*** Data for processing ***
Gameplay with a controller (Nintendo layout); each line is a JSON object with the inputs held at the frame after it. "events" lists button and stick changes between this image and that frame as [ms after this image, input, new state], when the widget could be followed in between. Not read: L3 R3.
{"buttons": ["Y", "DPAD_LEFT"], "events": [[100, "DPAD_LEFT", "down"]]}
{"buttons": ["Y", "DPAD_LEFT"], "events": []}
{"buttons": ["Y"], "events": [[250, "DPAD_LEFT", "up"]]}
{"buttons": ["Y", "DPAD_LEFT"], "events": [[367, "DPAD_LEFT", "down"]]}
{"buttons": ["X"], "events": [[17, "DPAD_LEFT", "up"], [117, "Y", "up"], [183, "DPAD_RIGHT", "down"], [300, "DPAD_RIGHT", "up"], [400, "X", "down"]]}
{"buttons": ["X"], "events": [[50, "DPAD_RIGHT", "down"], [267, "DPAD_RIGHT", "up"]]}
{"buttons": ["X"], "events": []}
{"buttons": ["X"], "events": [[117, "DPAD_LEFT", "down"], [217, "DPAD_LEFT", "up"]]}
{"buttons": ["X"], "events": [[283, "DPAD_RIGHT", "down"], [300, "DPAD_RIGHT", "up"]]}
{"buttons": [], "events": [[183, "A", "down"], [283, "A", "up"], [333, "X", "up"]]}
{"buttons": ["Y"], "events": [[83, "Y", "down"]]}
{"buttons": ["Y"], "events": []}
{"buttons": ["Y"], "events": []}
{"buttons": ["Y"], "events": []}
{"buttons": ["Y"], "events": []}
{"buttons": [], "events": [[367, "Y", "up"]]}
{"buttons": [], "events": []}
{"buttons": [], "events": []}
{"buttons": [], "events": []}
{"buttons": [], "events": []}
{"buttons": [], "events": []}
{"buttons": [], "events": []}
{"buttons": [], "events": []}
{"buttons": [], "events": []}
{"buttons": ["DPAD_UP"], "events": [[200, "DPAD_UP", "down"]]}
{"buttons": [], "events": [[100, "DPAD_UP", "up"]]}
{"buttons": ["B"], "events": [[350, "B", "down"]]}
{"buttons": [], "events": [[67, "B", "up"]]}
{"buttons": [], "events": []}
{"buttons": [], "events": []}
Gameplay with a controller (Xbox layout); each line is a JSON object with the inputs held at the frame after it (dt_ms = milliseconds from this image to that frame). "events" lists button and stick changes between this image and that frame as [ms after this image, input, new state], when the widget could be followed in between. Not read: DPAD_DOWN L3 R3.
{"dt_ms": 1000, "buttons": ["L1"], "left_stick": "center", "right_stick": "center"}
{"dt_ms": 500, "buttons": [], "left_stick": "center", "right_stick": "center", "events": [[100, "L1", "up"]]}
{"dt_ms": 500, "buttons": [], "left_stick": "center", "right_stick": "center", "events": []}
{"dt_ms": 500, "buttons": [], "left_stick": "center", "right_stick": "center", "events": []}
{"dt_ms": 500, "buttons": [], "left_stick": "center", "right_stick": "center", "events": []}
*** End of Data for processing ***
> Task to carry out: Each of the records above is to be copied exactly.

> Answer to the exercise:
Gameplay with a controller (Nintendo layout); each line is a JSON object with the inputs held at the frame after it. "events" lists button and stick changes between this image and that frame as [ms after this image, input, new state], when the widget could be followed in between. Not read: L3 R3.
{"buttons": ["Y", "DPAD_LEFT"], "events": [[100, "DPAD_LEFT", "down"]]}
{"buttons": ["Y", "DPAD_LEFT"], "events": []}
{"buttons": ["Y"], "events": [[250, "DPAD_LEFT", "up"]]}
{"buttons": ["Y", "DPAD_LEFT"], "events": [[367, "DPAD_LEFT", "down"]]}
{"buttons": ["X"], "events": [[17, "DPAD_LEFT", "up"], [117, "Y", "up"], [183, "DPAD_RIGHT", "down"], [300, "DPAD_RIGHT", "up"], [400, "X", "down"]]}
{"buttons": ["X"], "events": [[50, "DPAD_RIGHT", "down"], [267, "DPAD_RIGHT", "up"]]}
{"buttons": ["X"], "events": []}
{"buttons": ["X"], "events": [[117, "DPAD_LEFT", "down"], [217, "DPAD_LEFT", "up"]]}
{"buttons": ["X"], "events": [[283, "DPAD_RIGHT", "down"], [300, "DPAD_RIGHT", "up"]]}
{"buttons": [], "events": [[183, "A", "down"], [283, "A", "up"], [333, "X", "up"]]}
{"buttons": ["Y"], "events": [[83, "Y", "down"]]}
{"buttons": ["Y"], "events": []}
{"buttons": ["Y"], "events": []}
{"buttons": ["Y"], "events": []}
{"buttons": ["Y"], "events": []}
{"buttons": [], "events": [[367, "Y", "up"]]}
{"buttons": [], "events": []}
{"buttons": [], "events": []}
{"buttons": [], "events": []}
{"buttons": [], "events": []}
{"buttons": [], "events": []}
{"buttons": [], "events": []}
{"buttons": [], "events": []}
{"buttons": [], "events": []}
{"buttons": ["DPAD_UP"], "events": [[200, "DPAD_UP", "down"]]}
{"buttons": [], "events": [[100, "DPAD_UP", "up"]]}
{"buttons": ["B"], "events": [[350, "B", "down"]]}
{"buttons": [], "events": [[67, "B", "up"]]}
{"buttons": [], "events": []}
{"buttons": [], "events": []}
Gameplay with a controller (Xbox layout); each line is a JSON object with the inputs held at the frame after it (dt_ms = milliseconds from this image to that frame). "events" lists button and stick changes between this image and that frame as [ms after this image, input, new state], when the widget could be followed in between. Not read: DPAD_DOWN L3 R3.
{"dt_ms": 1000, "buttons": ["L1"], "left_stick": "center", "right_stick": "center"}
{"dt_ms": 500, "buttons": [], "left_stick": "center", "right_stick": "center", "events": [[100, "L1", "up"]]}
{"dt_ms": 500, "buttons": [], "left_stick": "center", "right_stick": "center", "events": []}
{"dt_ms": 500, "buttons": [], "left_stick": "center", "right_stick": "center", "events": []}
{"dt_ms": 500, "buttons": [], "left_stick": "center", "right_stick": "center", "events": []}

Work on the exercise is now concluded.